Klager heeft een aantal gynaecologen gevraagd naar hun oordeel over de zwangerschap van zijn echtgenote en de geboorte op 3 april 1975 van zijn dochter W.

Kennelijk zijn de brieven van die specialisten overgelegd in die civiele procedure.

8. De Procureur-generaal bij de Hoge Raad der Nederlanden heeft in een conclusie gesteld:

’In dit verband wil ik niet nalaten mijn verwondering uit te spreken over het kennelijk gemak waarmee in deze zaak een aantal medici, waaronder gezaghebbende, op verzoek van Z. of zijn vrouw opinies heeft afgegeven die, zonder enig voorbehoud of gegrondheid van de hun eenzijdig verstrekte gegevens een kwalitatief oordeel inhouden over het handelen van ... of over het causaal verband tussen de medische situatie van W. en dat handelen.’

Het Centraal College is van oordeel dat het uiteraard minder verstandig is om desgevraagd een oordeel per brief te geven zonder er zeker van te zijn alle medische informatie te hebben ontvangen en zonder ook tenminste getracht te hebben inlichtingen en een standpunt te verkrijgen van degene die medisch onjuist handelen wordt verweten.

Zoals het College van eerste aanleg reeds heeft overwogen is de gynaecoloog zich wel bewust geweest van de onzekerheid of hij over alle gegevens beschikte en heeft hij klager (in feite zijn echtgenote) verwezen naar het Medisch Tuchtcollege.

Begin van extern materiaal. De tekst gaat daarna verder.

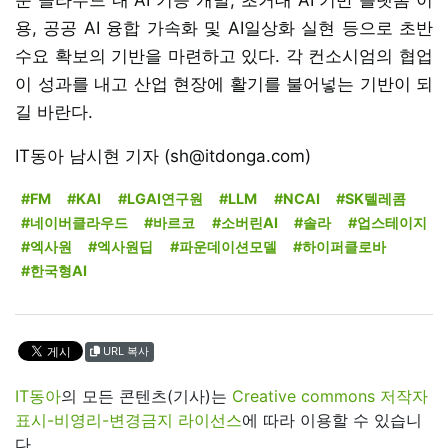
용, 공공 AI 융합 가속화 및 AI일상화 실현 등으로 초반
수요 확보의 기반을 마련하고 있다. 각 컨소시엄의 협업
이 성과를 내고 산업 현장에 활기를 불어넣는 기반이 되
길 바란다.
IT동아 남시현 기자 (sh@itdonga.com)
#FM
#KAI
#LGAI연구원
#LLM
#NCAI
#SK텔레콤
#네이버클라우드
#바르코
#소버린AI
#솔라
#업스테이지
#엑사원
#엑사원딥
#파운데이션모델
#하이퍼클로바
#한국형AI
URL 복사
IT동아
의 모든 콘텐츠(기사)는
Creative commons 저작자
표시-비영리-변경금지 라이선스
에 따라 이용할 수 있습니
다.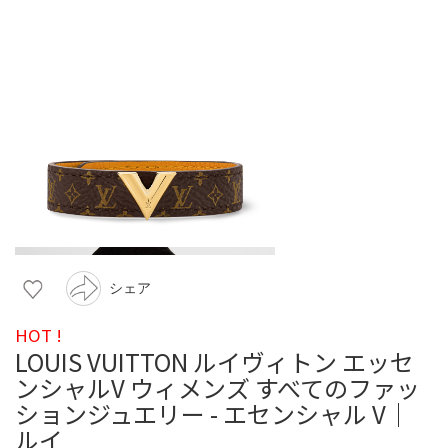
シェア
HOT !
LOUIS VUITTON ルイヴィトン エッセ
ンシャルV ウィメンズ すべてのファッ
ションジュエリー - エセンシャル V｜
ルイ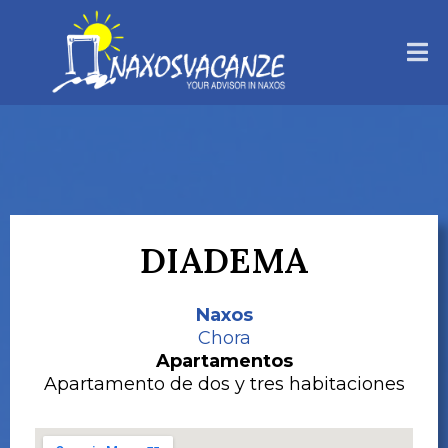
DIADEMA
Naxos
Chora
Apartamentos
Apartamento de dos y tres habitaciones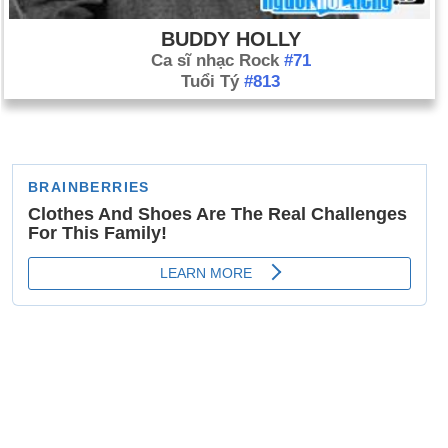
BUDDY HOLLY
Ca sĩ nhạc Rock
#71
Tuổi Tý
#813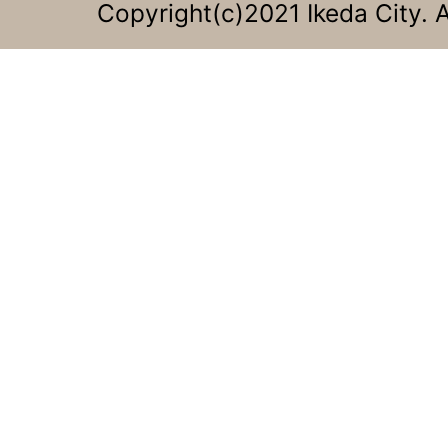
Copyright(c)2021 Ikeda City. A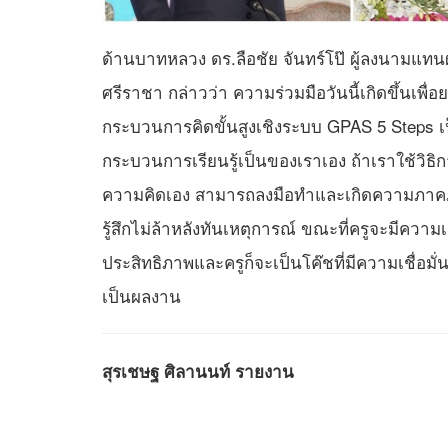
ด้านบาทหลวง ดร.ลือชัย จันทร์โป๊ ผู้ลงนามแท
ศรีราชา กล่าวว่า ความร่วมมือวันนี้เกิดขึ้นเ
กระบวนการคิดขั้นสูงเชิงระบบ GPAS 5 Steps เป็
กระบวนการเรียนรู้เป็นของเราเอง ถ้าเราใช้วิ
ความคิดเอง สามารถลงมือทำและเกิดความภาคภูม
รู้สึกไม่ล้าหลังทันเหตุการณ์ ขณะที่ครูจะมีความ
ประสิทธิภาพและครูก็จะเป็นโค๊ชที่มีความเชื่อม
เป็นผลงาน
สุรเชษฐ ศิลานนท์ รายงาน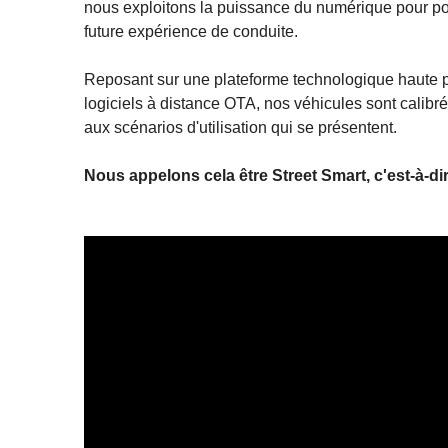
nous exploitons la puissance du numérique pour pou
future expérience de conduite.
Reposant sur une plateforme technologique haute p
logiciels à distance OTA, nos véhicules sont calibr
aux scénarios d'utilisation qui se présentent.
Nous appelons cela être Street Smart, c'est-à-d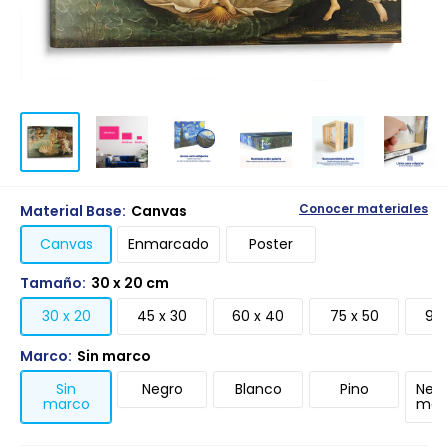
Material Base:
Canvas
Conocer materiales
Canvas
Enmarcado
Poster
Tamaño:
30 x 20 cm
30 x 20
45 x 30
60 x 40
75 x 50
90 
Marco:
Sin marco
Sin
Negro
Blanco
Pino
Negr
marco
mari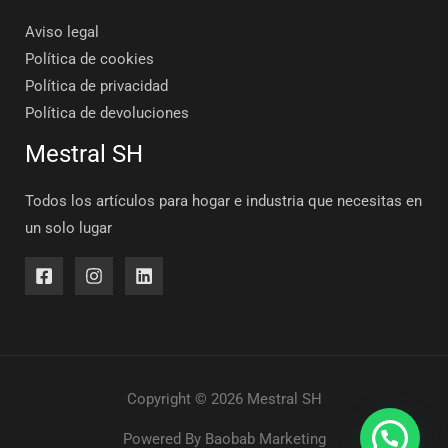
Aviso legal
Política de cookies
Política de privacidad
Política de devoluciones
Mestral SH
Todos los artículos para hogar e industria que necesitas en
un solo lugar
Copyright © 2026 Mestral SH
Powered By
Baobab Marketing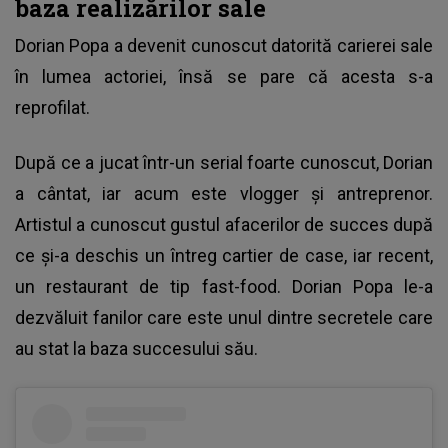
baza realizărilor sale
Dorian Popa
a devenit cunoscut datorită carierei sale
în lumea actoriei, însă se pare că acesta s-a
reprofilat.
După ce a jucat într-un serial foarte cunoscut, Dorian
a cântat, iar acum este vlogger și antreprenor.
Artistul a cunoscut gustul afacerilor de succes după
ce și-a deschis un întreg cartier de case, iar recent,
un restaurant de tip fast-food. Dorian Popa le-a
dezvăluit fanilor care este unul dintre secretele care
au stat la baza succesului său.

9. In de loop der jaren heeft klager met betrekking tot de zwangerschap van zijn echtgenote en de geboorte in 1975 van zijn dochter vele tientallen klachten ingediend, doorgaans tegen artsen die de dochter niet hebben behandeld maar wel hun oordeel hebben gegeven over de behandeling door de verloskundige.

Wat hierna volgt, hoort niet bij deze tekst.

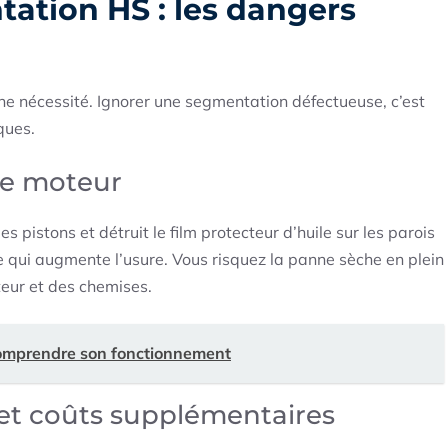
ation HS : les dangers
une nécessité. Ignorer une segmentation défectueuse, c’est
ques.
re moteur
 pistons et détruit le film protecteur d’huile sur les parois
nte qui augmente l’usure. Vous risquez la panne sèche en plein
eur et des chemises.
omprendre son fonctionnement
et coûts supplémentaires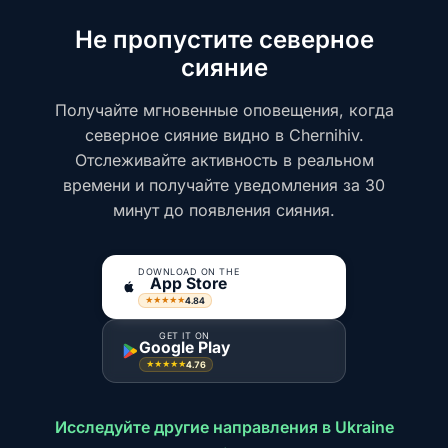
Не пропустите северное
сияние
Получайте мгновенные оповещения, когда
северное сияние видно в Chernihiv.
Отслеживайте активность в реальном
времени и получайте уведомления за 30
минут до появления сияния.
DOWNLOAD ON THE
App Store
4.84
★★★★★
GET IT ON
Google Play
4.76
★★★★★
Исследуйте другие направления в Ukraine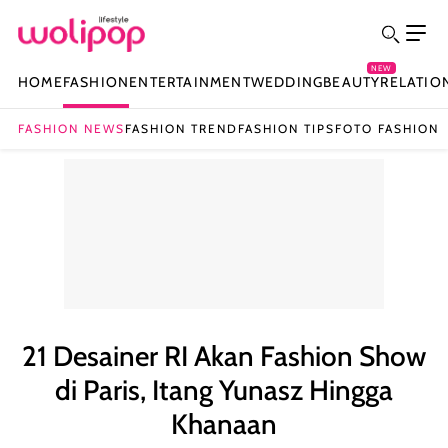
NEW
HOME
FASHION
ENTERTAINMENT
WEDDING
BEAUTY
RELATIO
FASHION NEWS
FASHION TREND
FASHION TIPS
FOTO FASHION
21 Desainer RI Akan Fashion Show
di Paris, Itang Yunasz Hingga
Khanaan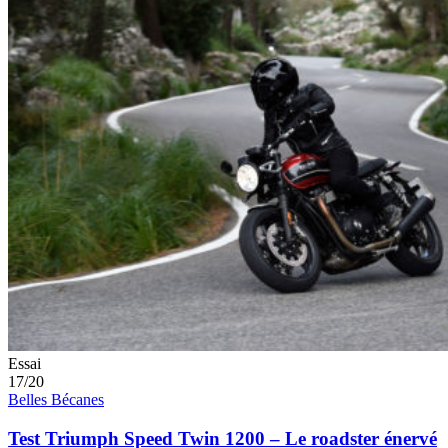
Essai
17/20
Belles Bécanes
Test Triumph Speed Twin 1200 – Le roadster énervé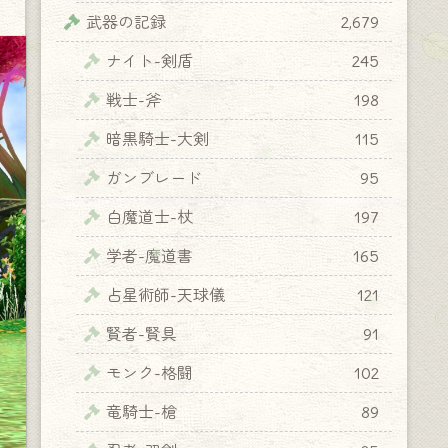
武器の記録
2,679
ナイト-剣盾
245
戦士-斧
198
暗黒騎士-大剣
115
ガンブレード
95
白魔道士-杖
197
学者-魔道書
165
占星術師-天球儀
121
賢者-賢具
91
モンク-格闘
102
竜騎士-槍
89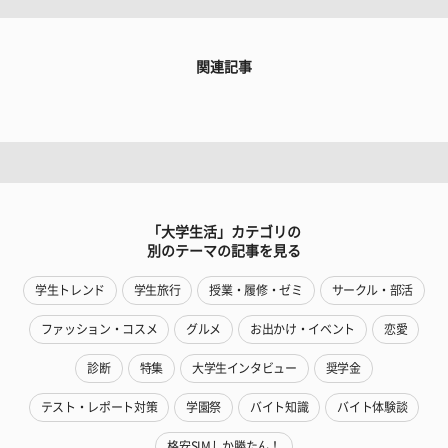
関連記事
「大学生活」カテゴリの
別のテーマの記事を見る
学生トレンド
学生旅行
授業・履修・ゼミ
サークル・部活
ファッション・コスメ
グルメ
お出かけ・イベント
恋愛
診断
特集
大学生インタビュー
奨学金
テスト・レポート対策
学園祭
バイト知識
バイト体験談
格安SIMしか勝たん！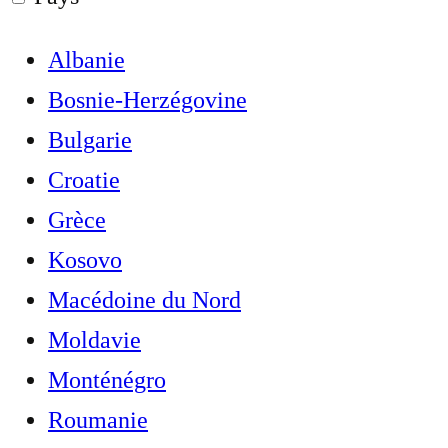
Albanie
Bosnie-Herzégovine
Bulgarie
Croatie
Grèce
Kosovo
Macédoine du Nord
Moldavie
Monténégro
Roumanie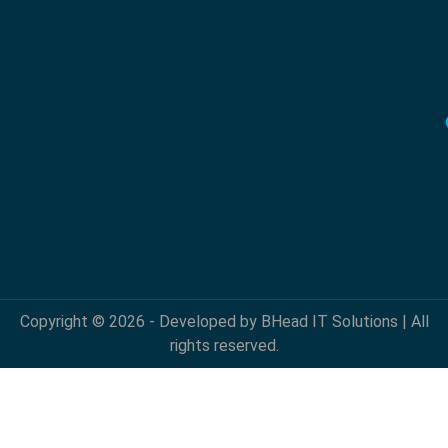
Copyright © 2026 - Developed by BHead IT Solutions | All
rights reserved.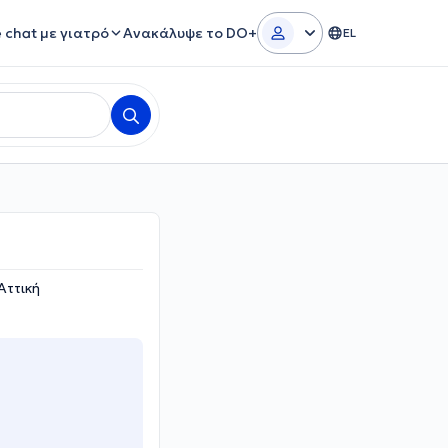
e chat με γιατρό
Ανακάλυψε το DO+
EL
Αττική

Als een medische verklaring in eigenlijke zin kan de brief van 25 oktober 1990 niet worden beschouwd aangezien er geen eigen onderzoek heeft plaatsgevonden en de arts in zijn brief er melding van maakt dat hij niet over alle medische gegevens beschikt. Aangezien klager de gynaecoloog onvoldoende heeft geïnformeerd over zijn ingediende en afgedane klacht bij het Medisch Tuchtcollege, terwijl hij de gynaecoloog niet heeft bericht dat hij de mening van de gynaecoloog heeft gevraagd in verband met een procedure, is ook het Centraal College van oordeel dat de klacht kennelijk ongegrond is.

10. Het Centraal College zal dan ook de beroepen beslissing bevestigen.

11. In verband met de nu al jaren lopende stroom van klachten zal deze beslissing worden gepubliceerd.

12. Het Centraal Medisch Tuchtcollege beslist mitsdien als volgt:

Rechtdoende in hoger beroep:

Bevestigt de beslissing waarvan beroep.

Bepaalt dat deze beslissing overeenkomstig artikel 13b van de Medische Tuchtwet zal worden bekend gemaakt door plaatsing in de Staatscourant en door toezending aan de redactie van het tijdschrift voor Gezondheidsrecht en Medisch Contact met verzoek tot plaatsing.

Aldus gegeven in Raadkamer op donderdag 7 maart 1996 door: mr. B. Pronk, voorzitter; prof. dr. J. Bennebroek Gravenhorst, G.H. Gispen, mw. dr. C. Hermann, prof. dr. P. Jongerius, leden-geneeskundigen, in tegenwoordigheid van mr. H.J. Sluyters-Hamburger, secretaris.